N.7 - Anonymous non merita. E altri con lui

2013_2014_07-anonymous-non-merita.-e-altri-con-lui.pdf69 KB

Il DL 104 “L’istruzione riparte” è stato esaminato dalla VII Commissione della Camera, ma di formazione “obbligatoria” dei docenti e di carriera per merito non si è discusso. Perché?

Il DL 104 “L’istruzione riparte” è stato esaminato dalla VII Commissione della Camera.

Materia dell’articolo 16 del decreto è la formazione dei docenti, per la quale si autorizza la spesa di 10 milioni di euro per il 2014, da utilizzare per iniziative di formazione obbligatoria rivolte, in particolare, al personale scolastico delle regioni in cui gli esiti delle prove INVALSI siano risultati inferiori alla media nazionale e delle aree ad alto rischio socio-educativo.

Non pare che questo nodo fondamentale che riguarda l’identità dell’insegnante abbia suscitato particolari analisi, anzi, calma piatta. Eppure dalla formazione obbligatoria passa il nodo della professionalità docente. Una professione la cui progressione di carriera non sia legata alla sola anzianità di servizio ma anche alla cura dei compiti professionali, a certe condizioni, può anche prevedere l’obbligo di formarsi e aggiornarsi. Si parla tanto nei convegni dell’insegnante come di un “professionista riflessivo”, ma poi, nei fatti, si continua a considerarlo un “impiegato”, neppure in grado di scegliere dove, come e quando curare il proprio percorso di maturazione professionale. Certo, ci sono i vincoli contrattuali (ma i contratti si potranno pur rivedere una buona volta!), però possiamo anche decidere in che modo muoverci dentro i vincoli ancora esistenti.

In Commissione è stato fatto notare che il contratto nazionale relativo al personale del comparto scuola per il quadriennio normativo 2006-2009 e biennio economico 2006-2007, sottoscritto in data 29 novembre 2007, tuttora in vigore, ha individuato (art. 4, comma 2) la formazione come materia di contrattazione integrativa nazionale, stabilendo altresì che, con cadenza annuale, siano fissati obiettivi, finalità e criteri di ripartizione delle risorse finanziarie per la formazione del personale. In particolare, il vigente contratto nazionale integrativo stabilisce che: la programmazione e la concreta gestione dell’attività di formazione avvengono a livello regionale e di singola istituzione scolastica autonoma, lasciando all’Amministrazione centrale, oltre ai compiti di indirizzo, coordinamento e monitoraggio, la competenza in materia di promozione, individuazione e diffusione di modelli innovativi di formazione ed aggiornamento connessi ai processi di innovazione di sistema (art. 1).
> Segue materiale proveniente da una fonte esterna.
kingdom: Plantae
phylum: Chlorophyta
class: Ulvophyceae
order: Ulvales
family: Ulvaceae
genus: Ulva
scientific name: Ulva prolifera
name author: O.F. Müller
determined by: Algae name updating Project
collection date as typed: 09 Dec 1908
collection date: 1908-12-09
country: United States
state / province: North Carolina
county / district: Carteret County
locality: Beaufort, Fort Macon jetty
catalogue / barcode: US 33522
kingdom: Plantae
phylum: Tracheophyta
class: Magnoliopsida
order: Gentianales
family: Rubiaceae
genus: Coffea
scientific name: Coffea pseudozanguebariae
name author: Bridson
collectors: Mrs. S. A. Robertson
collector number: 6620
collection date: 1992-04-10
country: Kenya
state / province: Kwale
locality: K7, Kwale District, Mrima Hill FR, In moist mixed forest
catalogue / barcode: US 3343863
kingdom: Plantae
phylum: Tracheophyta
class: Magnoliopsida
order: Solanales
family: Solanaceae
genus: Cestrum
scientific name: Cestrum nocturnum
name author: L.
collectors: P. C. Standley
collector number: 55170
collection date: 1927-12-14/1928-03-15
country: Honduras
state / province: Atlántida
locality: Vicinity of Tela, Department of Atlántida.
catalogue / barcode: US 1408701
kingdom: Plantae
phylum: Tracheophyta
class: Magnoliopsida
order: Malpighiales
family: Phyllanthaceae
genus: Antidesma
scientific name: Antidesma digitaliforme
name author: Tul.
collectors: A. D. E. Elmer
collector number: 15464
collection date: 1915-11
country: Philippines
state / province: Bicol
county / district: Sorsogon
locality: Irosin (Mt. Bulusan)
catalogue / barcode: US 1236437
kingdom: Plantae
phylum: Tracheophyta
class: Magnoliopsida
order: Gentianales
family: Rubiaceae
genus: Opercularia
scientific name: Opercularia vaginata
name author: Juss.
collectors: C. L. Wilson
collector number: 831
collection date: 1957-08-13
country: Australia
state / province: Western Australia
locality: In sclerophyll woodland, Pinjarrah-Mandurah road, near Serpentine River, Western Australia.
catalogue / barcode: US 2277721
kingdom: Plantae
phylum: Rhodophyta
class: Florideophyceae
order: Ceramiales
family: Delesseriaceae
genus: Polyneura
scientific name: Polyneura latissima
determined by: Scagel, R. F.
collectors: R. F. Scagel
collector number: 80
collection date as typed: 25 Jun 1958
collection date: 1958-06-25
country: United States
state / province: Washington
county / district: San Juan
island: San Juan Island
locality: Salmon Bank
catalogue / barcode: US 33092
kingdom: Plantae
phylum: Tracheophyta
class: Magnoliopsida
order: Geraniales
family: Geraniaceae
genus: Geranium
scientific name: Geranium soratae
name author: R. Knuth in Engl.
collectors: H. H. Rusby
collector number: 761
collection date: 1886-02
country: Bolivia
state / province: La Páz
Come dunque dovrebbe essere intesa, a nostro avviso, la formazione, “obbligatoria”? Assolutamente libera quanto a individuazione, da parte del docente, delle fonti di aggiornamento e altrettanto riconosciuta dal punto di vista normativo, tramite un sistema di crediti che possano essere spesi nell’ambito della professione.

Abbiamo in proposito valutato positivamente il Documento di economia e finanza 2013, là dove marca lo stesso concetto: un sistema di valutazione delle prestazioni professionali collegato ad una progressione di carriera, svincolata dalla mera anzianità di servizio.

Purtroppo i segnali che provengono dalla discussione sulla legge di stabilità 2014 non sono per nulla incoraggianti, dato che non v’è alcun riferimento ad un qualche sistema di valutazione delle prestazioni professionali collegato a una progressione di carriera svincolata dalla mera anzianità di servizio.

Troviamo invece il blocco del contratto e degli scatti di anzianità. Inoltre, la soppressione, se così si tratta, del preannunciato riferimento, nella stessa legge, alla “carriera per merito”, non ci lascia tranquilli per due ragioni.

La prima è la “paura di Anonymus”, cioè di una presunta rivolta sociale dei precari della scuola, magari egemonizzata da parte dei sindacati contro il merito.

La seconda è il sospetto che per “formazione obbligatoria” il MIUR intenda solo il prolungamento dell’orario di lavoro dei docenti, cui eventualmente far corrispondere, a quelli che l’accetteranno, un riconoscimento stipendiale.

In questo caso, però, saremmo ancora del tutto fuori dai parametri di un riconoscimento di una progressione per merito, non dovuta alla sola anzianità.

Eppure proprio in tempi di vacche magre, anziché raschiare il barile, converrebbe a tutti riconoscere la qualità di chi nella scuola garantisce la “tenuta” del sistema, senza magari pretendere nient’altro che di essere considerato un educatore che fa sul serio. E non solo un fattore anonimo di aggregazione sociale.